Monday, 19 November 2012

baidyanath dham temple

There are few temples which are as passionately revered by devotees as is Baba Dham of Deoghar. Baba Dham means place of Baba Shankar (Shiva) and Deoghar means abode of gods. The temple is so important because Vaidyanath Jyotirlinga temple, popularly known as Baba Dham and Baidyanath Dham is one of the twelve sacred Jyotirlingas. Every year in the Shravan month, devotees (called kavarias) throng to this temple from all over the region to offer water (jal) to the sacred Shivalingam.

I visited Baba Dham at Deoghar for the first time this year. We were visiting Baba Dham before Shravan month and hence the crowd was slightly less. We reached the town of Jasidih by train, which is on the Howrah–Patna–Delhi line. Deoghar is about 6 Kms from this place. We took an auto-rickshaw to reach there. After much search, we were able to find a hotel with a vacancy. Even though it was not the Shravan month, hotels were all booked due to some Satsang. We went to the temple in the morning, on foot. And it was an experience to remember.

The temple town of Deoghar is a small one with clean air and a pleasant environment. It has the beauty of a small town and also the facilities of every need. In the middle of the town, all lanes converge to reach the temple of Baba Bholenath (one name of Lord Shiva). In the main temple, the sacred Shivalingam is situated. To read about the legends behind this Shivalingam and the temple, you can see the Wiki article on Vaidyanath Temple. The origin belongs to Treta Yuga. The temple is thronging with devotees most of the time and it is very difficult to do darshan or to worship the Lord. There we found many Pandas who were sitting round the temples, with their names and mobile numbers written on the walls. Father tells that each family has a particular Panda ji assigned to it. We got to know that one Shree Dhwajadhari Panda has been the one for our family. Later on we got to know that he was no more and another of his children was carrying out his work. These Pandas also visit our families in our villages and maintain a good relationship. This is the tradition for generations. Then one boy was assigned to us as a guide. There are so many temples for almost each and every god including Ganga ji (the river goddess). The main temple where sacred Shivalingam was situated was too crowded for us. I thought it was a miracle that we came out without being hurt or falling down. And as if to confirm the miracle, I had by chance kept a mobile phone in my pocket, which remained intact. While going through the melee, I doubted if I would wish to come back again. In the centre of the temple, the sacred Shivalingam was there, to which we offered water and prayers. Later on, we visited many of the other temples inside the premises.

Another aspect of the experience is that you would see Pandas and priests in each and every corner of the temple-cluster asking for money as offering. For a moment, it doesn’t look nice. But on a second thought, it was the temple which was giving them the employment and I think there was no other way for them to get compensation.

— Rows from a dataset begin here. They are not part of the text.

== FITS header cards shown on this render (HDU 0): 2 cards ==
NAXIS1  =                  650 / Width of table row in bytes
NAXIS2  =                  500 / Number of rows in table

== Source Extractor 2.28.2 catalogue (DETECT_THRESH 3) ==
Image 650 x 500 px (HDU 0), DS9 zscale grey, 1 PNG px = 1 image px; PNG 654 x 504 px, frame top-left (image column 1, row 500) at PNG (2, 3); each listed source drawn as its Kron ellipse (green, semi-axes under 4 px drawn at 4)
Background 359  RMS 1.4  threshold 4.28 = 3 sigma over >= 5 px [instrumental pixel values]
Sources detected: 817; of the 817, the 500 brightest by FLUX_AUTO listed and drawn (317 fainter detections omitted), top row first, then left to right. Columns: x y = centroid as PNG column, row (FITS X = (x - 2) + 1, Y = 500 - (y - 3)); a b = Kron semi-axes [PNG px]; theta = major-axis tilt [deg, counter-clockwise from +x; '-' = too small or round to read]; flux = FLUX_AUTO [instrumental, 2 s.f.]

The main temple had only one door and the crowd was always in over capacity. In those conditions if there are some guys to manage everything, it seems they deserved a few coins from the devotees. Good thing was that they received whatever you gave and won’t ask again even if you didn’t offer anything. Another interesting scene was when some of those guys were hitting the unruly crowd with thin (non-harming) sticks, to bring them in order. To a large extent, it reminded me of Shiva’s army. Lord Shankar is also called Bhootnath. To expect order and discipline from his army is a misplaced expectation, perhaps. Also, the whole chaos and crowd reminded me of our world where we have to find inner peace in the midst of the outer bedlam. We have to find inner order despite outer disorder. We have to search for inner stability from within outer mayhem. And there, in midst of chaotic crowd, when money seemed far too apparent, there lied the sacred Shivalangam. Unaware of the chaos, yet aware of everything; unshaken by mayhem, yet touched by each moving heart. That is how we can take it. To me, the temple with all its crowd and chaos stands for victory of spiritualism over disturbing materialism. Otherwise, the ocean of devotees won’t be coming in streams to this temple town year after year.

There are markets selling hosts of items like bangles, toys, pictures, and sweets. Peda is the most favourite prasad which is bought by the devotees. Mixed with chuda (beaten rice) and ilichai-dana (a kind of sugar), it forms the typical prasad which people take back home to distribute among relatives, friends and neighbours.